Has anyone ever tried doing the Leerburg online training? If so, how was it?


----------



## VanBuren shepherds (Dec 3, 2012)

I have. It's decent for the most part, but it has a lot of long videos and a lot of the things are repeated over and over. But I'm willing to do any thing to learn any different type of training I can to better my program. 


Sent from Petguide.com Free App


----------



## VanBuren shepherds (Dec 3, 2012)

If you can handle all of the numerous typos it's not too bad. 

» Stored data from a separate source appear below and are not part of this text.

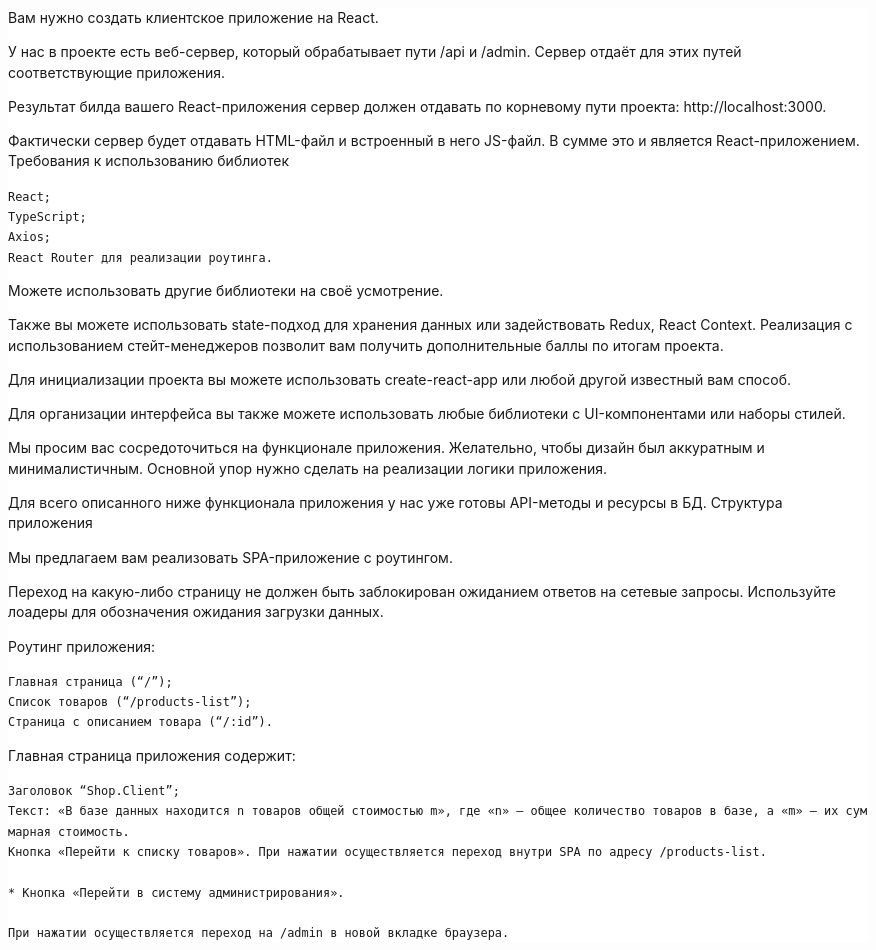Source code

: Вам нужно создать клиентское приложение на React.

У нас в проекте есть веб-сервер, который обрабатывает пути /api и /admin. Сервер отдаёт для этих путей соответствующие приложения.

Результат билда вашего React-приложения сервер должен отдавать по корневому пути проекта: http://localhost:3000.

Фактически сервер будет отдавать HTML-файл и встроенный в него JS-файл. В сумме это и является React-приложением.
Требования к использованию библиотек

    React;
    TypeScript;
    Axios;
    React Router для реализации роутинга.


Можете использовать другие библиотеки на своё усмотрение.

Также вы можете использовать state-подход для хранения данных или задействовать Redux, React Context. Реализация с использованием стейт-менеджеров позволит вам получить дополнительные баллы по итогам проекта.

Для инициализации проекта вы можете использовать create-react-app или любой другой известный вам способ.

Для организации интерфейса вы также можете использовать любые библиотеки с UI-компонентами или наборы стилей.

Мы просим вас сосредоточиться на функционале приложения. Желательно, чтобы дизайн был аккуратным и минималистичным. Основной упор нужно сделать на реализации логики приложения.

Для всего описанного ниже функционала приложения у нас уже готовы API-методы и ресурсы в БД.
Структура приложения

Мы предлагаем вам реализовать SPA-приложение с роутингом.

Переход на какую-либо страницу не должен быть заблокирован ожиданием ответов на сетевые запросы. Используйте лоадеры для обозначения ожидания загрузки данных.

Роутинг приложения:

    Главная страница (“/”);
    Список товаров (“/products-list”);
    Страница с описанием товара (“/:id”).


Главная страница приложения содержит:

    Заголовок “Shop.Client”;
    Текст: «В базе данных находится n товаров общей стоимостью m», где «n» — общее количество товаров в базе, а «m» – их суммарная стоимость.
    Кнопка «Перейти к списку товаров». При нажатии осуществляется переход внутри SPA по адресу /products-list.

    * Кнопка «Перейти в систему администрирования».

    При нажатии осуществляется переход на /admin в новой вкладке браузера.

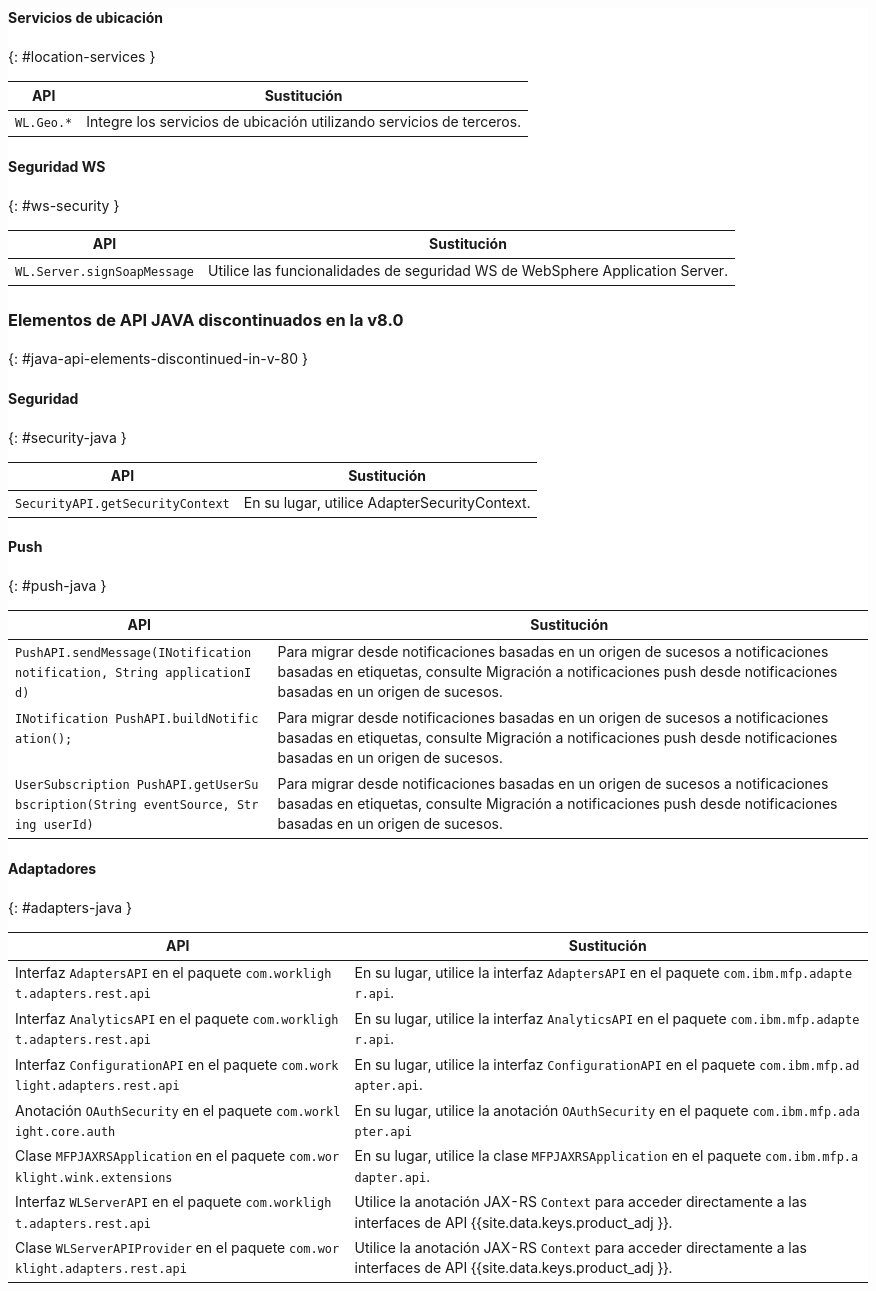 #### Servicios de ubicación
{: #location-services }

| API                                        | Sustitución                                    |
|-------------------------------------------|------------------------------------------------|
| `WL.Geo.*`	                                | Integre los servicios de ubicación utilizando servicios de terceros.  |

#### Seguridad WS
{: #ws-security }

| API                                        | Sustitución                                    |
|-------------------------------------------|------------------------------------------------|
| `WL.Server.signSoapMessage`	                | Utilice las funcionalidades de seguridad WS de WebSphere Application Server. |

### Elementos de API JAVA discontinuados en la v8.0
{: #java-api-elements-discontinued-in-v-80 }
#### Seguridad
{: #security-java }

| API                                        | Sustitución                                    |
|-------------------------------------------|------------------------------------------------|
| `SecurityAPI.getSecurityContext`	        | En su lugar, utilice AdapterSecurityContext.             |

#### Push
{: #push-java }

| API                                        | Sustitución                                    |
|-------------------------------------------|------------------------------------------------|
| `PushAPI.sendMessage(INotification notification, String applicationId)`	| Para migrar desde notificaciones basadas en un origen de sucesos a notificaciones basadas en etiquetas, consulte Migración a notificaciones push desde notificaciones basadas en un origen de sucesos. |
| `INotification PushAPI.buildNotification();` | Para migrar desde notificaciones basadas en un origen de sucesos a notificaciones basadas en etiquetas, consulte Migración a notificaciones push desde notificaciones basadas en un origen de sucesos. |
| `UserSubscription PushAPI.getUserSubscription(String eventSource, String userId)` | Para migrar desde notificaciones basadas en un origen de sucesos a notificaciones basadas en etiquetas, consulte Migración a notificaciones push desde notificaciones basadas en un origen de sucesos. |

#### Adaptadores
{: #adapters-java }

| API                                        | Sustitución                                    |
|-------------------------------------------|------------------------------------------------|
| Interfaz `AdaptersAPI` en el paquete `com.worklight.adapters.rest.api` | En su lugar, utilice la interfaz `AdaptersAPI` en el paquete `com.ibm.mfp.adapter.api`.   |
| Interfaz `AnalyticsAPI` en el paquete `com.worklight.adapters.rest.api` | En su lugar, utilice la interfaz `AnalyticsAPI` en el paquete `com.ibm.mfp.adapter.api`.   |
| Interfaz `ConfigurationAPI` en el paquete `com.worklight.adapters.rest.api` | En su lugar, utilice la interfaz `ConfigurationAPI` en el paquete `com.ibm.mfp.adapter.api`.   |
| Anotación `OAuthSecurity` en el paquete `com.worklight.core.auth`  | En su lugar, utilice la anotación `OAuthSecurity` en el paquete `com.ibm.mfp.adapter.api`  | 
| Clase `MFPJAXRSApplication` en el paquete `com.worklight.wink.extensions` | En su lugar, utilice la clase `MFPJAXRSApplication` en el paquete `com.ibm.mfp.adapter.api`.  |
| Interfaz `WLServerAPI` en el paquete `com.worklight.adapters.rest.api` | Utilice la anotación JAX-RS `Context` para acceder directamente a las interfaces de API {{site.data.keys.product_adj }}.  |
| Clase `WLServerAPIProvider` en el paquete `com.worklight.adapters.rest.api` | Utilice la anotación JAX-RS `Context` para acceder directamente a las interfaces de API {{site.data.keys.product_adj }}.  | 
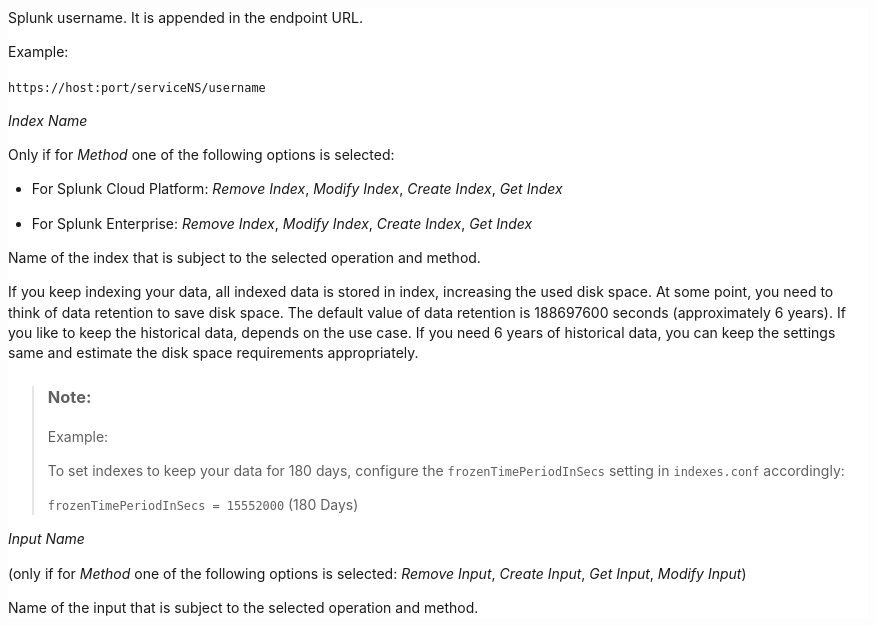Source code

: </td>
<td valign="top">

Splunk username. It is appended in the endpoint URL.

Example:

`https://host:port/serviceNS/username`

</td>
</tr>
<tr>
<td valign="top">

*Index Name*

Only if for *Method* one of the following options is selected:

-   For Splunk Cloud Platform: *Remove Index*, *Modify Index*, *Create Index*, *Get Index* 

-   For Splunk Enterprise: *Remove Index*, *Modify Index*, *Create Index*, *Get Index*




</td>
<td valign="top">

Name of the index that is subject to the selected operation and method.

If you keep indexing your data, all indexed data is stored in index, increasing the used disk space. At some point, you need to think of data retention to save disk space. The default value of data retention is 188697600 seconds \(approximately 6 years\). If you like to keep the historical data, depends on the use case. If you need 6 years of historical data, you can keep the settings same and estimate the disk space requirements appropriately.

> ### Note:  
> Example:
> 
> To set indexes to keep your data for 180 days, configure the `frozenTimePeriodInSecs` setting in `indexes.conf` accordingly:
> 
> `frozenTimePeriodInSecs = 15552000` \(180 Days\)



</td>
</tr>
<tr>
<td valign="top">

*Input Name*

\(only if for *Method* one of the following options is selected: *Remove Input*, *Create Input*, *Get Input*, *Modify Input*\)

</td>
<td valign="top">

Name of the input that is subject to the selected operation and method.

Sent from Petguide.com Free App


----------



## Pioneer53 (May 5, 2006)

http://www.germanshepherds.com/foru...ic/461617-has-anyone-ever-tried-training.html


----------



## VanBuren shepherds (Dec 3, 2012)

I actually had to contact them and inform them that one of their questions on the test was incorrect. 

The question was: "at some point every dog will need some kind of correction" true/false

Of course the answer is true, but that answer was marked as wrong. I contacted them and they corrected the mistake and everyone's scores who had taken the test. 

I don't know if the saddest part was their mistake or everyone who had taken the test not noticing the mistake.


Sent from Petguide.com Free App


----------